How do you rank trendiness?
That’s the question we asked ourselves when we started thinking about an algorithm to sort playgrounds. At the beginning, we used to pick the contents that appeared the best to us and showed them on the “featured” playgrounds page. At that time, we were looking for a short-term solution.
We could surely assess the quality of playgrounds in a number of technologies, but what about the others? Besides, we don’t want to dictate what should be learned according to what seems trendy to us. We believe that having the community itself judge the quality of playgrounds shows way more authority.
We documented ourselves, and checked in particular how Reddit and Hackernews algorithms were built. We finally came up with a formula. Not ideal, but acceptable for a first version. We also wanted to synchronize this feature with the release of the explore page updated design.
The Formula for Trendiness
T(l,v) = Q(l,v) * W(l) * F(v)
Trendiness depends on likes and views for all playgrounds. We split it into the three following factors:
- Q – the quality factor
- W – the waning factor
- F – the freshness factor
The Quality Factor
Bad content usually doesn’t get trendy, so playgrounds on the top of the list should be of exceptional quality. We used to rate playgrounds from 1 to 5 stars. We could have taken the average rating into account for the quality factor. But we wanted to try a different –and much simpler– method of ranking.
Now, we have likes. We believe that liking a playground shows an appreciation from the reader for the quality of the playground. You wouldn’t like a bad playground.
Thus, the quality factor of a playground is proportional to the number of its likes and inversely proportional to the number of its views.
It appears as a rather logical factor. The more readers like it, the better it is. Keep it simple.

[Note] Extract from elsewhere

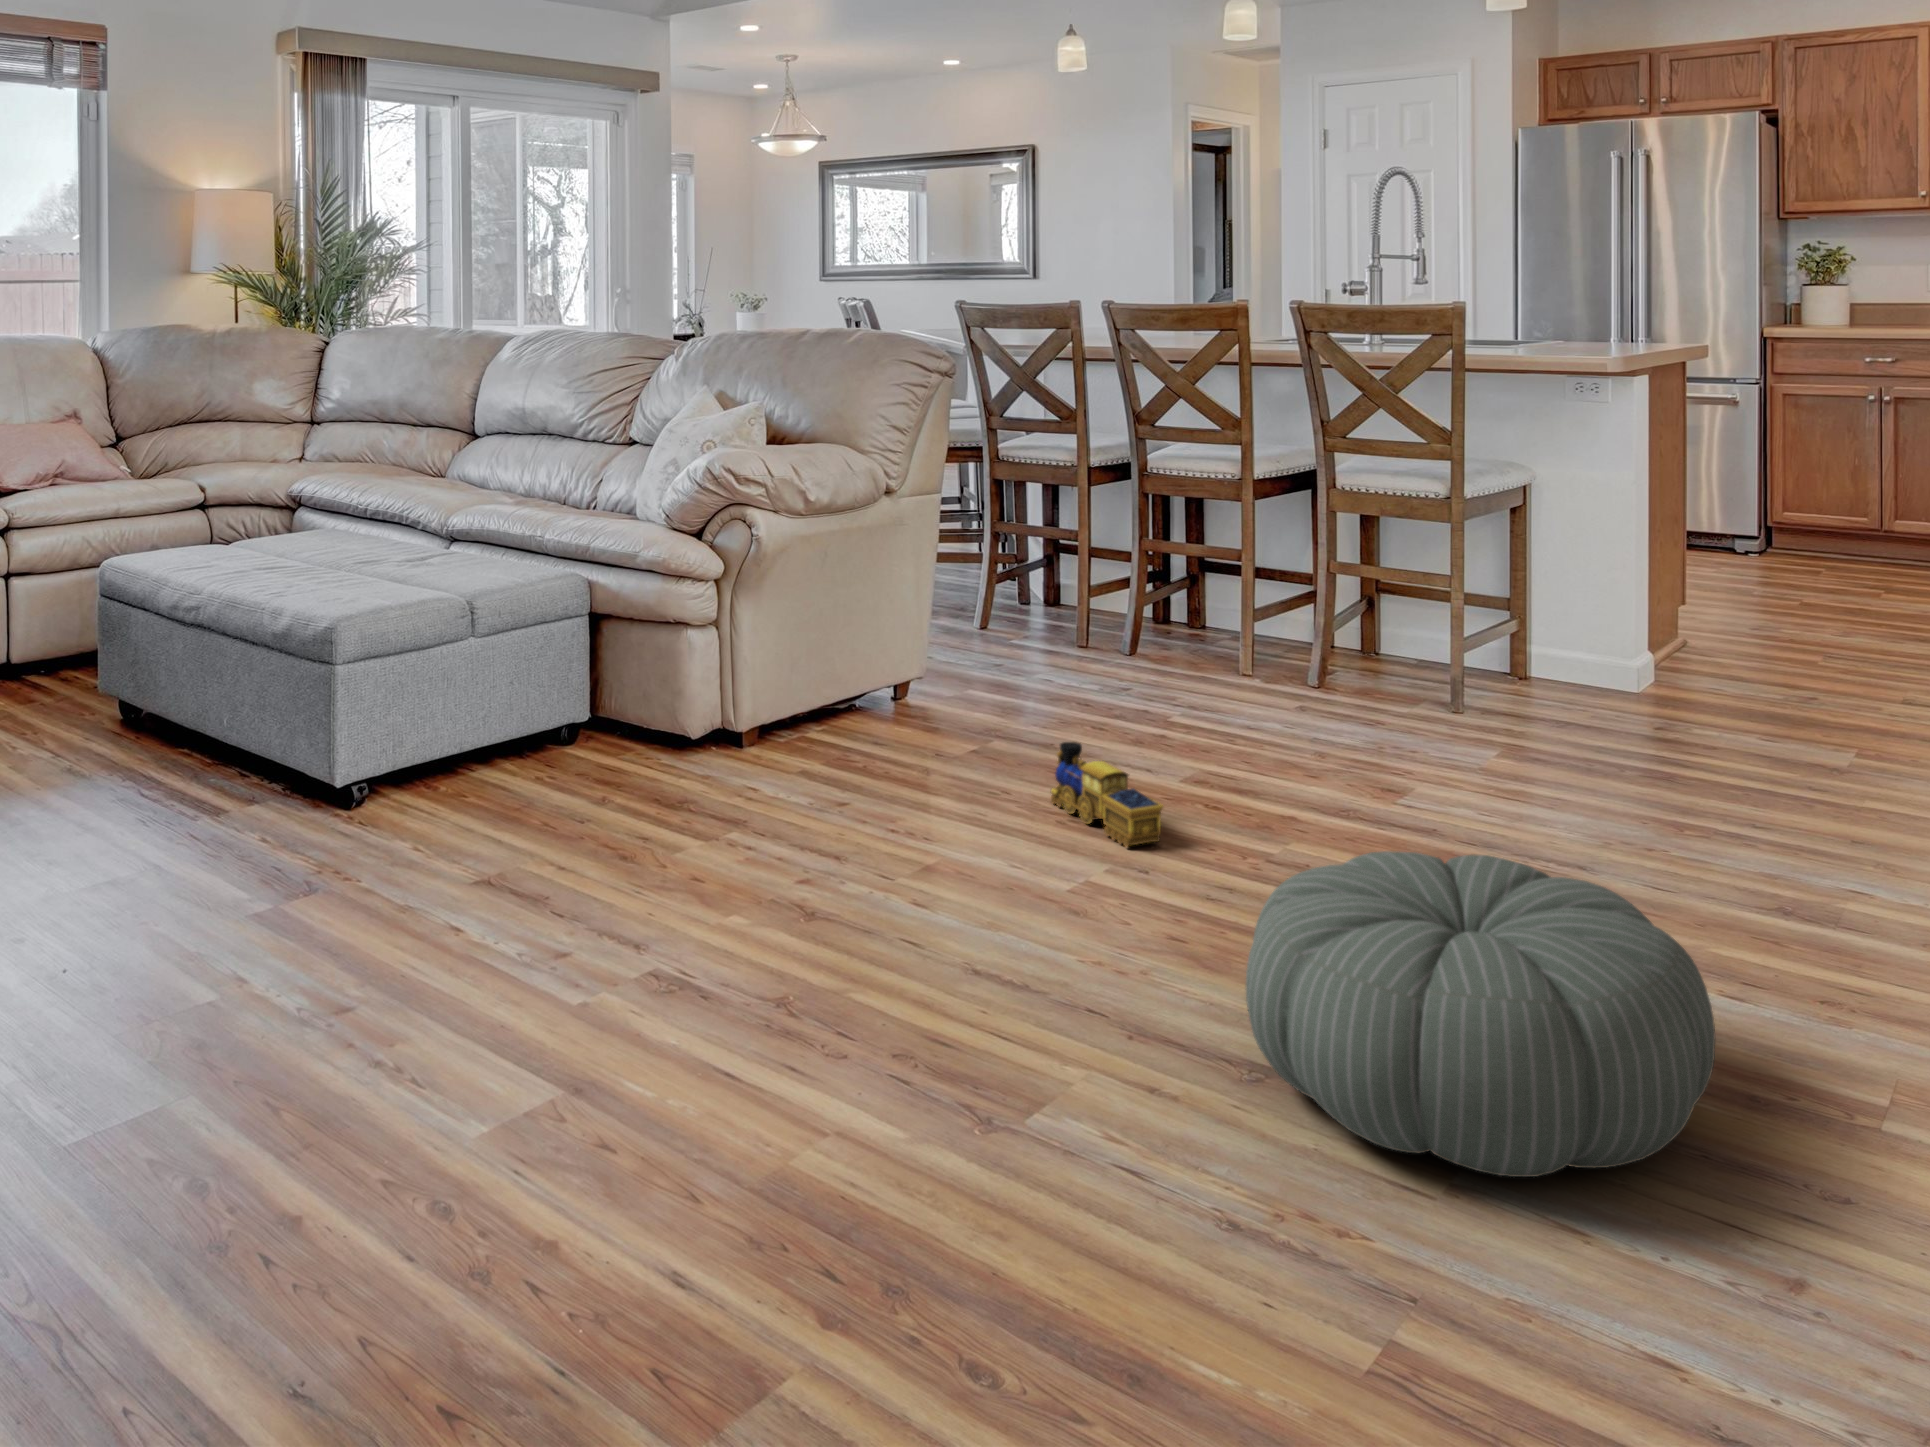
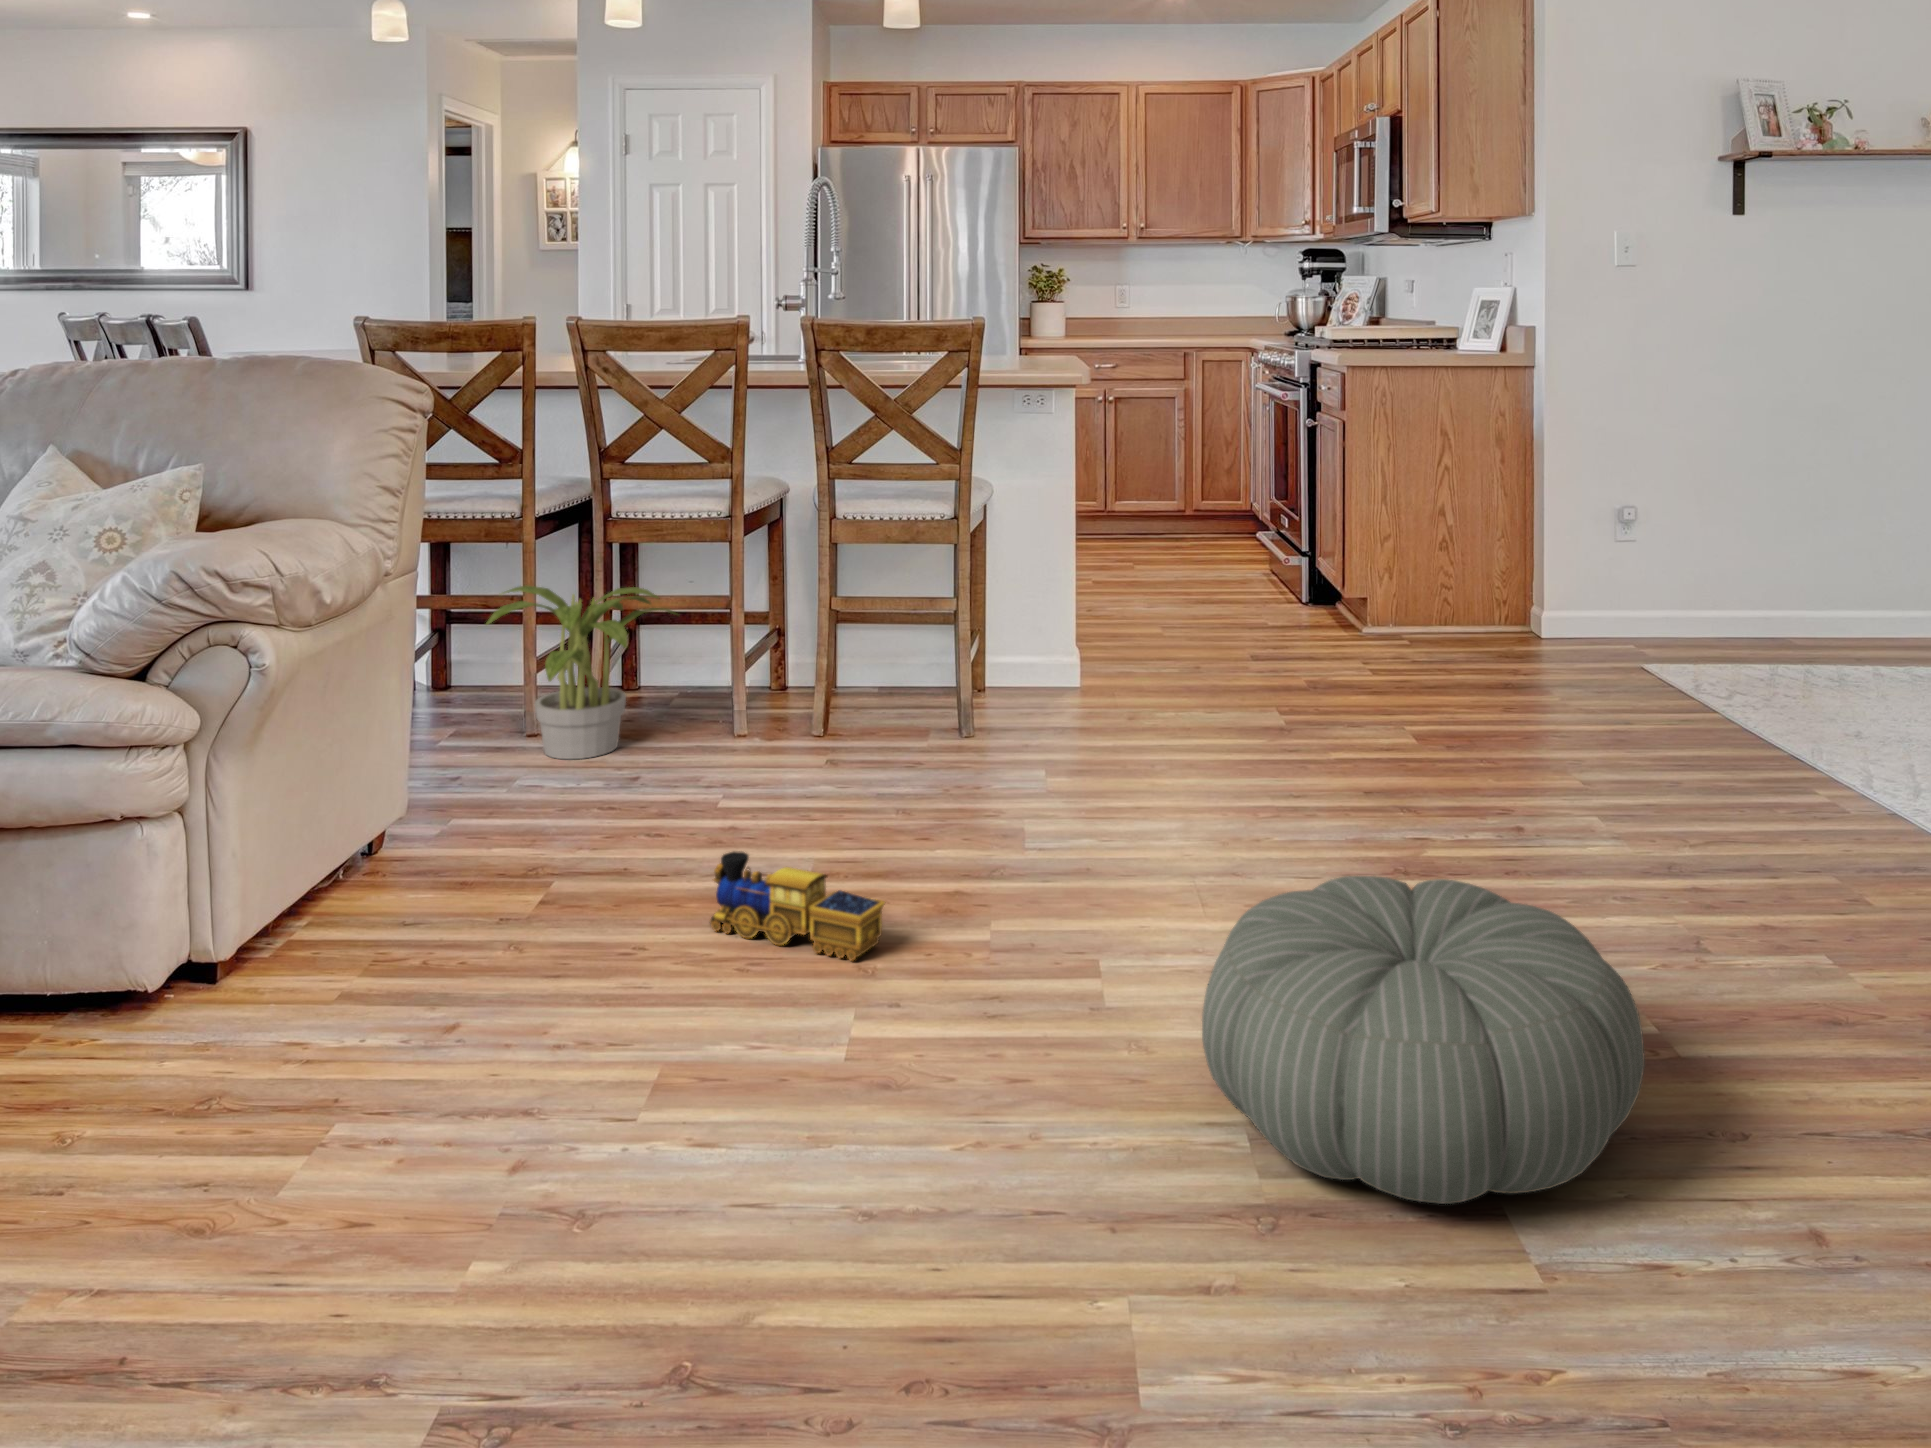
potted plant: none [1021,522,1194,674] -> present [486,586,678,759]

This could feel a bit paradoxical: trendy topics will touch a broad audience but not necessarily interest it, thus greatly increasing the number of views but not the number of likes. For example, if a playground reaches the front page of a large subreddit –like r/programming–, it will just fall down in the ranking.
Options to improve it
Instead of taking the number of views into account, we could consider the number of reads: the number of people who actually stay on the page, read it and try the code examples in the playground. It would also counter artificial likes from people wanting to push a playground to the top without reading it.
The Waning Factor
We value likes, but if we want to rank trendiness, then we have to take time into account, too. A topic that was trendy a month ago should not get the same attention as a topic that is trendy today. For you to get an idea of the waning factor’s effect, it makes a 1 day-old “like” weigh the same as 10 thirty-day-old likes.
The waning factor impacts the value of a like, inversely proportional to its age.
An old playground could resurface, if it still matters to people and gets likes.
The evolution of the ranking feels less continuous, since we update the age of likes once a day. It could greatly impact the ranking at once.
Options to improve it
To make this aging factor more accurate, we could also take into account the age of views. If an old playground suddenly gets a lot of reads, then it means it’s trendy again and should rank higher.
The Freshness Factor
Not all authors will promote their playgrounds. For this reason, the algorithm should allow fresh content to appear at the top for a while. Until the quality factor weighs in.
The freshness factor decreases as the number of views increases until a certain amount is reached, after which it is equal to 1; at this point the score is not impacted. Because showing a playground with just a handful of views as a trendy playground could look weird, we added a penalty for a playground with a very small number of views.
This factor values any kind of content and gives every topic the opportunity to be seen by a reasonable number of people.
The freshness factor has a maximum for a specific number of views. This number is arbitrary, and it’s quite difficult to determine what the right value should be.
Options to improve it
Once again, we could take reads into account instead of views. Having a “NEW” label could help, too, so people understand why fresh playgrounds get to the top.
The current version of the algorithm is not ideal. We’ll continue to look for ways to improve it. But we should keep in mind that the perfect algorithm doesn’t exist. There is always an edge case to take into account. Adding a factor to correct it just complexifies the whole algorithm, and possibly makes other factors less relevant.
We’ll analyze how the current version works in production, then start working on a second version. Meanwhile, don’t hesitate to tell us how we could improve it.